A COUNTY council officer has admitted a consultation on a 20mph scheme for Worthing which would invite online responses could be ‘open to abuse’.
Details of the consultation are being finalised by a steering group, in which letters will be sent to every household in the borough.
But opponents of the scheme have slammed the probable inclusion of an online consultation and the fact non-residents will also be able to add their views.
Elise Mason, of newly-formed ‘20’s pointless’ said the plans made ‘fraud’ easy.
She said: “I have got a copy of the electoral roll.
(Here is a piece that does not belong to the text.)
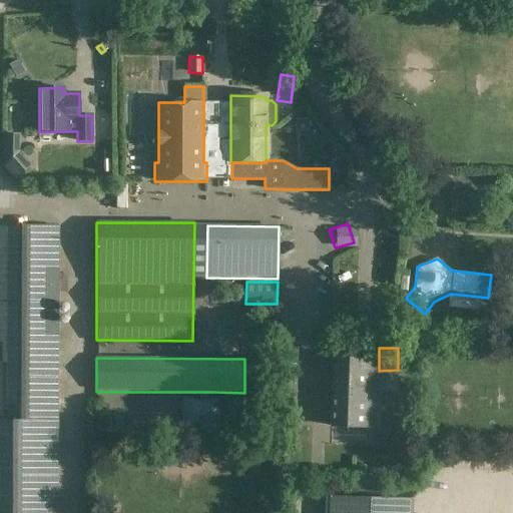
[(373,446),(375,361),(333,359),(331,444),(373,446)]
I could select a name, make up an email address easily and send over my response.
“Anyone with a computer could do this and the chance of there being a duplication is slim as much like an election, I would expect a low response rate to the paper consultation.”
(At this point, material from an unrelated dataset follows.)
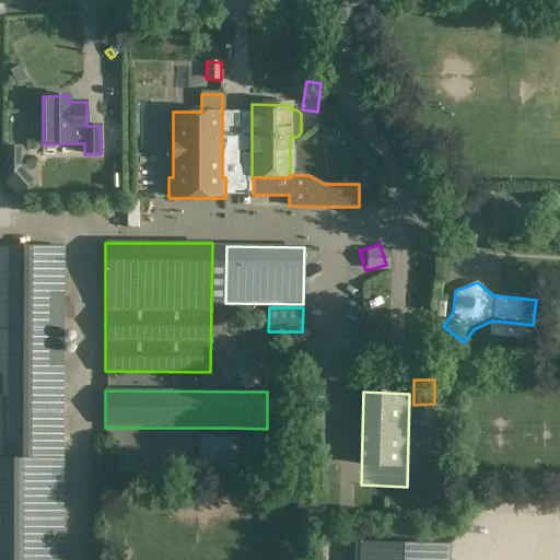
[(416,406),(415,421),(433,422),(433,406),(416,406)]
The opposition group sits on the steering group but says the majority are minded to open the consultation up.
But Worthing County Local Committee, which authorised the £50,000 consultation, specifically stated at previous meetings it wanted to hear the views of Worthing residents only.
West Sussex County Council principal community officer Brian Morgan, who has overseen the group’s discussions, said the council was required to extend the consultation to outside residents as the roads were public highways.
The approach would also ensure the maximum number of responses.
He said: “Everyone has a right to a view about public highways. Anyone can drive on them, so in theory, anyone has a say.
“It is open to abuse but it will be obvious to us if someone is abusing the system and the CLC will be made aware of that.
“In Chichester, where we did a similar consultation, there were no such signs.”
20’s Plenty campaigner Duncan Kay said he expected the council to put in safeguards but believed it was more than just residents who would be affected.
He said: “I am sure there are plenty of people who live outside the boundaries of the scheme who come into Worthing regularly and I think their views need to be considered.
“It is also really important that we get as many people as possible to respond so that we get a true reflection of the views of everyone who uses Worthing’s streets.”
The Department for Transport guidance for setting local speed limits states a consultation should include local residents, emergency services and other groups, such as cyclists and residents’ associations.
It makes no specific mention of a requirement to include those living outside the proposed 20mph area.
The consultation is pencilled-in to be launched in April. The plans could still change, as two steering group meetings are still to be held.
For a special report on the 20mph proposals, including an examination of the concept of 20mph limits, the police’s view and accident figures, see the Worthing Herald, out Thursday, January 30.
* In the paper version of the report, the findings of the recent Herald poll, asking readers their opinions on the proposals, stated 87 per cent were against. The actual figure was 83 per cent.